Am 12. Juli beschloss der Ständige Gerichtshof in Den Haag der (von Washington angetriebenen) Klage der Philippinen bezüglich der Gebietsstreitigkeiten im Südchinesischen Meer zuzustimmen und der Volksrepublik China die Ansprüche zu verwehren. China weigert sich jedoch den Spruch anzuerkennen und beharrt weiterhin auf bilaterale Verhandlungen.

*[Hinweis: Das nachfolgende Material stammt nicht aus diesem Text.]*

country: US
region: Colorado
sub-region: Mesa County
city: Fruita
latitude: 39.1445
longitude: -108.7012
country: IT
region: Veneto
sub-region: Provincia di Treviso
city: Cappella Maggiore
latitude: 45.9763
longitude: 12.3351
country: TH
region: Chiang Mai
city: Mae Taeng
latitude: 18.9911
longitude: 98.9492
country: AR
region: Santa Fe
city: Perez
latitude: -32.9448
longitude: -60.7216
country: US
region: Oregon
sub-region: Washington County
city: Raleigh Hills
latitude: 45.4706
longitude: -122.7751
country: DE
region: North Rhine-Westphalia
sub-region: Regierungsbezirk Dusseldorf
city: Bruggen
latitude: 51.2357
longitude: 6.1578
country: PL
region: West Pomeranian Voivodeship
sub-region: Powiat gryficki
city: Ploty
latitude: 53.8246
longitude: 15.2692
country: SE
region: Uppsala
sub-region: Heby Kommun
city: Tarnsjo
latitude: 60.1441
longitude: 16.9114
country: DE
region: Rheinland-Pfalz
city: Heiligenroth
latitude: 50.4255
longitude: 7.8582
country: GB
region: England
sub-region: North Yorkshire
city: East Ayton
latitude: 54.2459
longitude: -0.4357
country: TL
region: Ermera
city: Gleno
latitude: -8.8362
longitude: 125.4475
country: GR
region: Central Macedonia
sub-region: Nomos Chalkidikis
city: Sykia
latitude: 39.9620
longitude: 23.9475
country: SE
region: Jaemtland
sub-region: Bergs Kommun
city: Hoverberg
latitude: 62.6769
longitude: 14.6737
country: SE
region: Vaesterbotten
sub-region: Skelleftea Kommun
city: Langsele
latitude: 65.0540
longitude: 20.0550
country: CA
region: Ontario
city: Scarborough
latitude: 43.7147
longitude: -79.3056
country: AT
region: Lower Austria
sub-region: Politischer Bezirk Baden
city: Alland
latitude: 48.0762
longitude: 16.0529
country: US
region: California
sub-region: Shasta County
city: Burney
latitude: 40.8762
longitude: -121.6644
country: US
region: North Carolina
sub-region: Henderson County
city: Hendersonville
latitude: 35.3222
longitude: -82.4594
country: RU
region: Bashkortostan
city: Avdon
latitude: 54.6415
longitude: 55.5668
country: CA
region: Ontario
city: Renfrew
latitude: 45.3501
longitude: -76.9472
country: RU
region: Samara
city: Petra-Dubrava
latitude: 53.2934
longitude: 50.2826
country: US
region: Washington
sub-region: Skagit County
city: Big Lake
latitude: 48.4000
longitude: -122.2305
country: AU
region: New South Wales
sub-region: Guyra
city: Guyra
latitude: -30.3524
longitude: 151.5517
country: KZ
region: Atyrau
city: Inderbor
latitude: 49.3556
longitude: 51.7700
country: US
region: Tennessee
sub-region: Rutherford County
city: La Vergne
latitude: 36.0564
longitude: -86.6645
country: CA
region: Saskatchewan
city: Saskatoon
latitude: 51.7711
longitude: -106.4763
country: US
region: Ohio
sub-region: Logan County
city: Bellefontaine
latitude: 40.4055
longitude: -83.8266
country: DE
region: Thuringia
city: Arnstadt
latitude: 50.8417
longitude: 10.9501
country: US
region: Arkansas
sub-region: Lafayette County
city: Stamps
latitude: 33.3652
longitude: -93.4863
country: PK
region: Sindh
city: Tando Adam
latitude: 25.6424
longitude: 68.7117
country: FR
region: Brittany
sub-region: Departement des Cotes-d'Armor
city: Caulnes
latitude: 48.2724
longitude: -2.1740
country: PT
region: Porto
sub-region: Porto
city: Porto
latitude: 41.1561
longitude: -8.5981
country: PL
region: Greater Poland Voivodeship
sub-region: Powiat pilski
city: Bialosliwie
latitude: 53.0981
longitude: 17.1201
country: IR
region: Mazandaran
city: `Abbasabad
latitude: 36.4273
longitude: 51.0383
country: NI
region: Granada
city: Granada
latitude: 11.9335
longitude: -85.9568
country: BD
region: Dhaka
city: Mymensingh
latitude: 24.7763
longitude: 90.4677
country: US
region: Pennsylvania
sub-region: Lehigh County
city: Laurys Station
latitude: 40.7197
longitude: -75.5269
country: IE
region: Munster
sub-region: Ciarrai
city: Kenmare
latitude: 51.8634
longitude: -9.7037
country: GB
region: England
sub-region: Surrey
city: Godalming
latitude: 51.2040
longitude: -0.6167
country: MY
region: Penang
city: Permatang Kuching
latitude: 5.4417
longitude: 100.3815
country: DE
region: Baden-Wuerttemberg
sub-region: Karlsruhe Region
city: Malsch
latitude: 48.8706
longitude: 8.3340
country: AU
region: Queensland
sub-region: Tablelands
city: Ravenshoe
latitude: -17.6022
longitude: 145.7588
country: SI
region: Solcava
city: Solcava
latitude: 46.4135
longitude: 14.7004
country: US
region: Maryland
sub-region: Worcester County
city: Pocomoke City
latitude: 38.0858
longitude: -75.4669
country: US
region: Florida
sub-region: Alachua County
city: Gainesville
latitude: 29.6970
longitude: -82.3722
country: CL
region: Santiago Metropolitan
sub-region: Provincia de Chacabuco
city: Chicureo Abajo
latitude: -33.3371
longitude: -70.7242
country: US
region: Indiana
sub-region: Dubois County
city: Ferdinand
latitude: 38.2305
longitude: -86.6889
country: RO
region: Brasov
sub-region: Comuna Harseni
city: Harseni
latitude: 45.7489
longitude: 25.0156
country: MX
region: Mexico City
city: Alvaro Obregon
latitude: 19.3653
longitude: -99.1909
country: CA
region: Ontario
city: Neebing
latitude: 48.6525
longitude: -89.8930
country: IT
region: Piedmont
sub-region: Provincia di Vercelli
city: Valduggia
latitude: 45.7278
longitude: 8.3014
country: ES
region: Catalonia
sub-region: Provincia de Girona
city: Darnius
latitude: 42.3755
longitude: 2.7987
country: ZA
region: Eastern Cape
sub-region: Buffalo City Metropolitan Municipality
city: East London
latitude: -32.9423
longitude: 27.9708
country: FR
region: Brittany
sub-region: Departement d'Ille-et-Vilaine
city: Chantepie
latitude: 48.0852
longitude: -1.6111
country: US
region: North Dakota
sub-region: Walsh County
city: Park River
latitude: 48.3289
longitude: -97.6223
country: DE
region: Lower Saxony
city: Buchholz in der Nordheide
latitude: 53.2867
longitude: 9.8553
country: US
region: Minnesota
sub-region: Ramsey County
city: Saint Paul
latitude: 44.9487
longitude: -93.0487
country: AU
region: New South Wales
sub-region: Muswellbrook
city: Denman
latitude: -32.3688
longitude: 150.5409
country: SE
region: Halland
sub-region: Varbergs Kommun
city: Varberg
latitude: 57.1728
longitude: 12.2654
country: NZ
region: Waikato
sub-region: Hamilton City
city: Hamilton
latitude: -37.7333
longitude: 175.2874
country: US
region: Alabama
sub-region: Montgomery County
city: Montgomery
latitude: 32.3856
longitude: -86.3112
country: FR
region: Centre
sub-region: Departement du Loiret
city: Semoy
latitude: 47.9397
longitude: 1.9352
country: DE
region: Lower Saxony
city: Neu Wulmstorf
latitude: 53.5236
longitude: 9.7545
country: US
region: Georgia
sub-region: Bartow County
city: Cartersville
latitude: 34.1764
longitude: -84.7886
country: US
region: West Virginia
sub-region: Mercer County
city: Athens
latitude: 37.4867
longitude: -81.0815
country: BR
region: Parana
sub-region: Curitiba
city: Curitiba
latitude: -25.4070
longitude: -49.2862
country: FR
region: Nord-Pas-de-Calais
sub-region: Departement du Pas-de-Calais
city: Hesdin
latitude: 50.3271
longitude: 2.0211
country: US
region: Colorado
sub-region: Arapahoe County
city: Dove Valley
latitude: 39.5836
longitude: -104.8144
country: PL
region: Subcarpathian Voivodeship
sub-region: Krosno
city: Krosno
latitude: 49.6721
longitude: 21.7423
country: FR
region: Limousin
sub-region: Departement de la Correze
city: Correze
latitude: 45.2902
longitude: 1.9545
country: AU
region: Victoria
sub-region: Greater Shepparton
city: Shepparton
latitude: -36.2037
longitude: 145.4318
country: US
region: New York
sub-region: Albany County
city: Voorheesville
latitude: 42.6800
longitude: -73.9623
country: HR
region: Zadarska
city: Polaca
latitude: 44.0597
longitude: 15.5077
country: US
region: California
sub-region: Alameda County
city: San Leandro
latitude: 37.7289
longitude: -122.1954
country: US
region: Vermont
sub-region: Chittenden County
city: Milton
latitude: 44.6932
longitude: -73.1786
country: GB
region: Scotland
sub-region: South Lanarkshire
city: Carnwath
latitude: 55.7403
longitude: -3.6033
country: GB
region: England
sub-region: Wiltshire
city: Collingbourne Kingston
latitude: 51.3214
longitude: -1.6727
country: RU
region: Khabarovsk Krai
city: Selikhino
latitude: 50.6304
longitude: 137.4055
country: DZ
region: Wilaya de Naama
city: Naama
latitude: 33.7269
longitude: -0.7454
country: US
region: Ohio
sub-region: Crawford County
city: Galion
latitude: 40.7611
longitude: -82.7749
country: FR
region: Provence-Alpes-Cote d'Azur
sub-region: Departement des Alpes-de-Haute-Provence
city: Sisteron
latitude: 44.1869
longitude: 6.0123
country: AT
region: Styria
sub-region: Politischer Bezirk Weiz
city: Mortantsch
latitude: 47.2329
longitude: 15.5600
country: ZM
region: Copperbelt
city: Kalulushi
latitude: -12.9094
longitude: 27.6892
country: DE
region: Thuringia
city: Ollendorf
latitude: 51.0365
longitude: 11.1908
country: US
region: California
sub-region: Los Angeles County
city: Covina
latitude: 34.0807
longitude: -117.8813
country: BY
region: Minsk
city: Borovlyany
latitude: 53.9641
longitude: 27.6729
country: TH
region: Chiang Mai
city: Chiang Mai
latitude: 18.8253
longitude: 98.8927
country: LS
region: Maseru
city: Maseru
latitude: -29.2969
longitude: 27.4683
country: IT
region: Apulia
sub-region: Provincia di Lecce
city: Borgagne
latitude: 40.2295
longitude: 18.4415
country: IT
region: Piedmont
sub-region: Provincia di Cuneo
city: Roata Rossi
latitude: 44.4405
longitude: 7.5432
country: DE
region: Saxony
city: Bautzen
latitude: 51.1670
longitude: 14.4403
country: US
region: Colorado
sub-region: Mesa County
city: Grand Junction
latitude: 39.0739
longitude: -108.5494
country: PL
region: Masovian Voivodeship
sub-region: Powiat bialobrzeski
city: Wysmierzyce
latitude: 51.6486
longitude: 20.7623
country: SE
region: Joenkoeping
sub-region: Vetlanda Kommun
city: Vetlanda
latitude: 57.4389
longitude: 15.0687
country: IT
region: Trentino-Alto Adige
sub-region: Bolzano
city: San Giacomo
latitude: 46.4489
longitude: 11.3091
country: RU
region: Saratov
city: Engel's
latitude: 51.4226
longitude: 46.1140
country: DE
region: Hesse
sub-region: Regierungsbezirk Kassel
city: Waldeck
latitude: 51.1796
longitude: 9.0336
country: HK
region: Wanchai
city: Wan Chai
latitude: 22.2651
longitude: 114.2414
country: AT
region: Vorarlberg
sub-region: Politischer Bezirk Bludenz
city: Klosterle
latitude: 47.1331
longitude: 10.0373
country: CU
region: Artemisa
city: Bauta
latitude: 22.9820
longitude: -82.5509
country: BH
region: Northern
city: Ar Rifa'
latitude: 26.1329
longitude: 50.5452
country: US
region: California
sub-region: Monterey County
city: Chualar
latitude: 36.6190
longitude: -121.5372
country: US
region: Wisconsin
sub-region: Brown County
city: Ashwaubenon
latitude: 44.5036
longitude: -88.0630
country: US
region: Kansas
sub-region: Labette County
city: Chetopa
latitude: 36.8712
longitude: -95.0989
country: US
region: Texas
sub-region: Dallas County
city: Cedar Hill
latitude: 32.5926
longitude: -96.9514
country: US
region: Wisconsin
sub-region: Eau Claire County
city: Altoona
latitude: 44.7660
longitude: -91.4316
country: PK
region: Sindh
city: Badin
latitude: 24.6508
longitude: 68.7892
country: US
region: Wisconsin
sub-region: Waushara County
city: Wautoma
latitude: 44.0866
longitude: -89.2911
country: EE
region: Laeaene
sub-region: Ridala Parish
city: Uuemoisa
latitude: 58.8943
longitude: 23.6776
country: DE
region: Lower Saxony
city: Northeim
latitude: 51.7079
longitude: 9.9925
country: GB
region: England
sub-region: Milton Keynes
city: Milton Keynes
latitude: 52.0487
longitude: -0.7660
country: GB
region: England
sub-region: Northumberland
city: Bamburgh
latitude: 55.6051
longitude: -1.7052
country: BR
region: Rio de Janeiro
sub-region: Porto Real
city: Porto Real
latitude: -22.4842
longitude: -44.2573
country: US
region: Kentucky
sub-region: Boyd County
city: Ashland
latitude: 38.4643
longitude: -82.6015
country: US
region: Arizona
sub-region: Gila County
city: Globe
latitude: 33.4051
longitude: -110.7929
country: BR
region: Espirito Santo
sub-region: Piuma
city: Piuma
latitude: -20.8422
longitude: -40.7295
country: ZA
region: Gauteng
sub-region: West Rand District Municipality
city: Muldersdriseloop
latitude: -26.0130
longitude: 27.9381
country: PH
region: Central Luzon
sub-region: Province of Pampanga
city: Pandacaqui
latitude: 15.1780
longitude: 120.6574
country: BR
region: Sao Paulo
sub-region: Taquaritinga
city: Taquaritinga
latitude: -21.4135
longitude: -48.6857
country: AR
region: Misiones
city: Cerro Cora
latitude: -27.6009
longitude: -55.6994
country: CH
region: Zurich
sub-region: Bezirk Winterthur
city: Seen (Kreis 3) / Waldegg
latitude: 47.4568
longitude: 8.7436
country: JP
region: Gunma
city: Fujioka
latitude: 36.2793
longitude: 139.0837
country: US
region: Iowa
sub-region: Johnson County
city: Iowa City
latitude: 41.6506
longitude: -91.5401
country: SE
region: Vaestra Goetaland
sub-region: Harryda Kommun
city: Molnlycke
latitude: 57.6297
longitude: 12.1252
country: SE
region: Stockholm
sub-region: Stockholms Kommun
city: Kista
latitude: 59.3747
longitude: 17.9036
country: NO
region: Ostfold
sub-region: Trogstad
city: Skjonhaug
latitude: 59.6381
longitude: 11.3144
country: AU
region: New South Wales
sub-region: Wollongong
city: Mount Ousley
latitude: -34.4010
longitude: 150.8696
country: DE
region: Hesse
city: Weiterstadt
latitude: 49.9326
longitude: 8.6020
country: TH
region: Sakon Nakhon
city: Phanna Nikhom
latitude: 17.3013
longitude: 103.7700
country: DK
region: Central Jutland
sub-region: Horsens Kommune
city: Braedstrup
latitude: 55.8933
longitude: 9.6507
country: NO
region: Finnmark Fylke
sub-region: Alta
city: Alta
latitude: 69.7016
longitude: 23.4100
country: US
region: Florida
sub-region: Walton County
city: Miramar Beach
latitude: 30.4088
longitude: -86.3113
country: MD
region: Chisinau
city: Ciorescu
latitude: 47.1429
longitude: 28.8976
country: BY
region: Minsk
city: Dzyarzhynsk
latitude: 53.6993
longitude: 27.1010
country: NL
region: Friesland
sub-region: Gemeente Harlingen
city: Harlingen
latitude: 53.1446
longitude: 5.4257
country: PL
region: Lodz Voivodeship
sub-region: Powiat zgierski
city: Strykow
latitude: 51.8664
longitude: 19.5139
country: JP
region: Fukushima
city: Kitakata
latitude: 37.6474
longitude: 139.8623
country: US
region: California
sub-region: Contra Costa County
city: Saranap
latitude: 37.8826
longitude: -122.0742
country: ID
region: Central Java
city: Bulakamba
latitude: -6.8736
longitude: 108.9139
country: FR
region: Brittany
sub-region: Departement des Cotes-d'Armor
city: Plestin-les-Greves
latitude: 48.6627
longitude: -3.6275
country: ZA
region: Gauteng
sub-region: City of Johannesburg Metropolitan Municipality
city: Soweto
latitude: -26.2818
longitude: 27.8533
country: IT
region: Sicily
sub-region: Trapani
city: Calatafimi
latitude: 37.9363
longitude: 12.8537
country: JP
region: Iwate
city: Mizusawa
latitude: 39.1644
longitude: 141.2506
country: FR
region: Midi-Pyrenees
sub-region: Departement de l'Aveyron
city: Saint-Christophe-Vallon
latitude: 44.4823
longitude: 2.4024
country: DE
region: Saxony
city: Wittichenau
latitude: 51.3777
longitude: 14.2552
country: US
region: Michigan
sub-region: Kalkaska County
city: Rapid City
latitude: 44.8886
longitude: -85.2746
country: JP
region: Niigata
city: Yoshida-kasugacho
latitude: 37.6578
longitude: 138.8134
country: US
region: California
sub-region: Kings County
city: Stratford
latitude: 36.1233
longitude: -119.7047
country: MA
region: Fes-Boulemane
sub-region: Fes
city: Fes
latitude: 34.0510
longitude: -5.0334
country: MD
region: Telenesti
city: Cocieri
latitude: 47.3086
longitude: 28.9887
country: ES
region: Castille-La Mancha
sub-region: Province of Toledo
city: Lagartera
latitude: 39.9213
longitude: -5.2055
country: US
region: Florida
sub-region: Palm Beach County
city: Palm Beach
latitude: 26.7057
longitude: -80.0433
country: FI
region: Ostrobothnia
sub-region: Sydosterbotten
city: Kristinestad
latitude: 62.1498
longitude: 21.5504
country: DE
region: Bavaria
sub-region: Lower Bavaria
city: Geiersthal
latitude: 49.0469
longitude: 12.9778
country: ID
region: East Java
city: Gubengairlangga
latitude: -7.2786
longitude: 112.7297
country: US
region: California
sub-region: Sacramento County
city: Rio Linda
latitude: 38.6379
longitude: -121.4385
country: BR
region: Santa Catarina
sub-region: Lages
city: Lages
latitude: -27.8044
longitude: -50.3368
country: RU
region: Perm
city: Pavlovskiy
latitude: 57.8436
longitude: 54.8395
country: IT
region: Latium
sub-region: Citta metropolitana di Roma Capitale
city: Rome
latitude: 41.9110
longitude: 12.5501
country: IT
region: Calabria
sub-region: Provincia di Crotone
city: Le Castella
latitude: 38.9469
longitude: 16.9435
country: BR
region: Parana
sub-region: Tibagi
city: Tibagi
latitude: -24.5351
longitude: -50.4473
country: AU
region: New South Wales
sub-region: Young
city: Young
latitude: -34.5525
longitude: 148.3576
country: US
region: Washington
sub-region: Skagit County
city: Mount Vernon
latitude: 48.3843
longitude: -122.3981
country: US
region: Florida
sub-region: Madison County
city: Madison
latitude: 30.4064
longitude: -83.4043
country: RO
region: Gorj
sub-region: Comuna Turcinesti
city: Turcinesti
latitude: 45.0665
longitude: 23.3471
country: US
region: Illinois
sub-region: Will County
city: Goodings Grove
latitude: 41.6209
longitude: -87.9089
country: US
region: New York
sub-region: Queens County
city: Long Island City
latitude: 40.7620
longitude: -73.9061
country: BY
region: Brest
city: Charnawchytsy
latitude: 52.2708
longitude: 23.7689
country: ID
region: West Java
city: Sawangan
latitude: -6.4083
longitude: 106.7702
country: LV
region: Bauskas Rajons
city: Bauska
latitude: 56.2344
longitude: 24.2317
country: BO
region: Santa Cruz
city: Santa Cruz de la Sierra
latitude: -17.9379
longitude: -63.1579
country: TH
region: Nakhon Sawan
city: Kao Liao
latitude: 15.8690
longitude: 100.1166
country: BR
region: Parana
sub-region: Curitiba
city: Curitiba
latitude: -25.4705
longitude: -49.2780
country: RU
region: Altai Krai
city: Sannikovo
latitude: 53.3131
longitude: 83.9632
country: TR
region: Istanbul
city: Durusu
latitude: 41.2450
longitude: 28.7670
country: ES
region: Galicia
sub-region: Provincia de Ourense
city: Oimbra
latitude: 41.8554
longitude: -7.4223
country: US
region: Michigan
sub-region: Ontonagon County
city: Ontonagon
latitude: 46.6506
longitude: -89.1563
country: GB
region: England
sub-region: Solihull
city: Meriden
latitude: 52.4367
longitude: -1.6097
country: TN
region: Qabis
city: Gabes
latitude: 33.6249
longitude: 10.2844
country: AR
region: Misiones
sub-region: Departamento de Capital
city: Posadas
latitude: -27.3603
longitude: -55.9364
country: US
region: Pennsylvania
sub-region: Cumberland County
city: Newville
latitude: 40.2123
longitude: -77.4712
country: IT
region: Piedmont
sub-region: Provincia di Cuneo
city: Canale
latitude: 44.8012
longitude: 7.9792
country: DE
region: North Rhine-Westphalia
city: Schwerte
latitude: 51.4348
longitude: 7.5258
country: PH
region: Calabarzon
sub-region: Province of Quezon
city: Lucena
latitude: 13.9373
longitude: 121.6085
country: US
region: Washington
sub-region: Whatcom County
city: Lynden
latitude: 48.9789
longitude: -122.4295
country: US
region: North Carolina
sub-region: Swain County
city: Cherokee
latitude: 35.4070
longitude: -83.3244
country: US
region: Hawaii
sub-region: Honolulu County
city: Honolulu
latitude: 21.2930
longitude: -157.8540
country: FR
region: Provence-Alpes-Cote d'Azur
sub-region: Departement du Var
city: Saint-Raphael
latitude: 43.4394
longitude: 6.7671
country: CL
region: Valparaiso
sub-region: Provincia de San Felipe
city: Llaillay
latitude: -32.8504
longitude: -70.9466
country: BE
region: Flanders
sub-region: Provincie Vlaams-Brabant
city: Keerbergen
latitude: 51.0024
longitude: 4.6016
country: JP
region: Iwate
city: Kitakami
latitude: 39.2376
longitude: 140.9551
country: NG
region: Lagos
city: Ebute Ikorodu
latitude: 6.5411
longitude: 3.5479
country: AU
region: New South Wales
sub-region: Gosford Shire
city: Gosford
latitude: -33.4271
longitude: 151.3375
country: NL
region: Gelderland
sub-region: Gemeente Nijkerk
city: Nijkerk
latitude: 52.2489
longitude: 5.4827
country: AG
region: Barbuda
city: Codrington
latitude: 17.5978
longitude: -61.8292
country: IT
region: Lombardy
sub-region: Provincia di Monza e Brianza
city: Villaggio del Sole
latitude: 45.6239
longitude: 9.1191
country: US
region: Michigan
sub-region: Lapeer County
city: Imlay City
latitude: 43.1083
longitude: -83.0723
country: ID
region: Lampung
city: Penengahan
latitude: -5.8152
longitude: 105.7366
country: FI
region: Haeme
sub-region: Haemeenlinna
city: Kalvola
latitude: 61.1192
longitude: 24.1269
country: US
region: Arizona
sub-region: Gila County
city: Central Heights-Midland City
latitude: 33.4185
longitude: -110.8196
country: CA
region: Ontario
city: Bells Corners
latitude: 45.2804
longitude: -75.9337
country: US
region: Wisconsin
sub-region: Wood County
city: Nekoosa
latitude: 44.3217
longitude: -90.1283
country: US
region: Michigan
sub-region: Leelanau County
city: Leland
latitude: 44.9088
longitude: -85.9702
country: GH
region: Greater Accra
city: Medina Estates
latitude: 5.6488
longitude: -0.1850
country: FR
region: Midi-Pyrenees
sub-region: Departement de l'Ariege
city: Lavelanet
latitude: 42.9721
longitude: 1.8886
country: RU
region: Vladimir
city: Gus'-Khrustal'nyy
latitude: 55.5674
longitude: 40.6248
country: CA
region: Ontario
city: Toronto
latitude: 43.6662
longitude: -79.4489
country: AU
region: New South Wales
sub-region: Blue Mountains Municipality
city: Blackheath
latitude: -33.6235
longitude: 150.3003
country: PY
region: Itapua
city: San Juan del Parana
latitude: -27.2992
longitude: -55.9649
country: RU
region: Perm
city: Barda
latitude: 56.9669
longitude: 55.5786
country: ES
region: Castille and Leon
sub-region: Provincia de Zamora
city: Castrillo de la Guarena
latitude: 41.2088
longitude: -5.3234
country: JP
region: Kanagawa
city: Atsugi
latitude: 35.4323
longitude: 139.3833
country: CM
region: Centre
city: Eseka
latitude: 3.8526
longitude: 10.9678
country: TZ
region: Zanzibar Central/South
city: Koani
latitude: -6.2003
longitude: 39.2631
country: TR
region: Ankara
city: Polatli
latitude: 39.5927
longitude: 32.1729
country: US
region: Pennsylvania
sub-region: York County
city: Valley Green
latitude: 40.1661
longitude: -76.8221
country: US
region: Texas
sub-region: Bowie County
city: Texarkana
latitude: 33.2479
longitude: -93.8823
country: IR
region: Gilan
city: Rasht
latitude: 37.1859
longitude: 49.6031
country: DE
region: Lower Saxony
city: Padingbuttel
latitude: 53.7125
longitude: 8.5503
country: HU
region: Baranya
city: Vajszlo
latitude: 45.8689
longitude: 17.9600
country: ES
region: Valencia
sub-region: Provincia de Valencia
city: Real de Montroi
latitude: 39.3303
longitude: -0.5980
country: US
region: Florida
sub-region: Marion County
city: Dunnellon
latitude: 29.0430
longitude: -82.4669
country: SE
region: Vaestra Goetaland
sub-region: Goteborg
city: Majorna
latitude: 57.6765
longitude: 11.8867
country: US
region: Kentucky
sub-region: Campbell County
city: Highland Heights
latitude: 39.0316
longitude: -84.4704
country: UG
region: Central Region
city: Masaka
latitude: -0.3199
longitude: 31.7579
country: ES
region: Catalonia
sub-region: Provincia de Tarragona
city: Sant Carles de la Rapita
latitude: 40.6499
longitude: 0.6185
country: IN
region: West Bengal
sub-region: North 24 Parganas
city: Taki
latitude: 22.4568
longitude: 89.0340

Nun kommt weiter Bewegung in die Sache: Rund zwei Wochen nach dem Richterspruch kommt die offizielle Bestätigung aus Peking, dass China und Russland im September eine "routinemäßige" Marineübung im Südchinesischen Meer abhalten werden. Allerdings ist klar, dass sowohl Peking als auch Moskau damit ein gemeinsames Signal an Washington senden wollen: Wir stehen zusammen! Vor allem jedoch will China den Amerikanern sagen: "Wir haben hier das Sagen (und Russland an unserer Seite, also könnt ihr uns gepflegt mal…)!"

Erst im vergangenen Jahr hatten beide Staaten gemeinsame Marineübungen im Japanischen Meer und im Mittelmeer abgehalten. Damals wie heute heißt es seitens der Regierungen Chinas und Russlands: "Diese Übung ist nicht gegen Drittstaaten gerichtet". Und ja, das sind sie nicht. Beide Länder befinden sich derzeit geopolitisch eher in einer Defensivposition und sehen sich massiven Anfeindungen aus der "westlichen Welt" gegenüber. Insofern sind diese Manöver auch nicht als Offensive gedacht, sondern vielmehr als Defensive. Einfach auch um potentiellen Angreifern zu zeigen, dass man sich da nicht nur mit einem Staat anlegt, sondern gleich mit zweien, die zudem zusammen über eine starke und effektive Streitmacht verfügen und dementsprechend eine "harte Nuss" sein werden.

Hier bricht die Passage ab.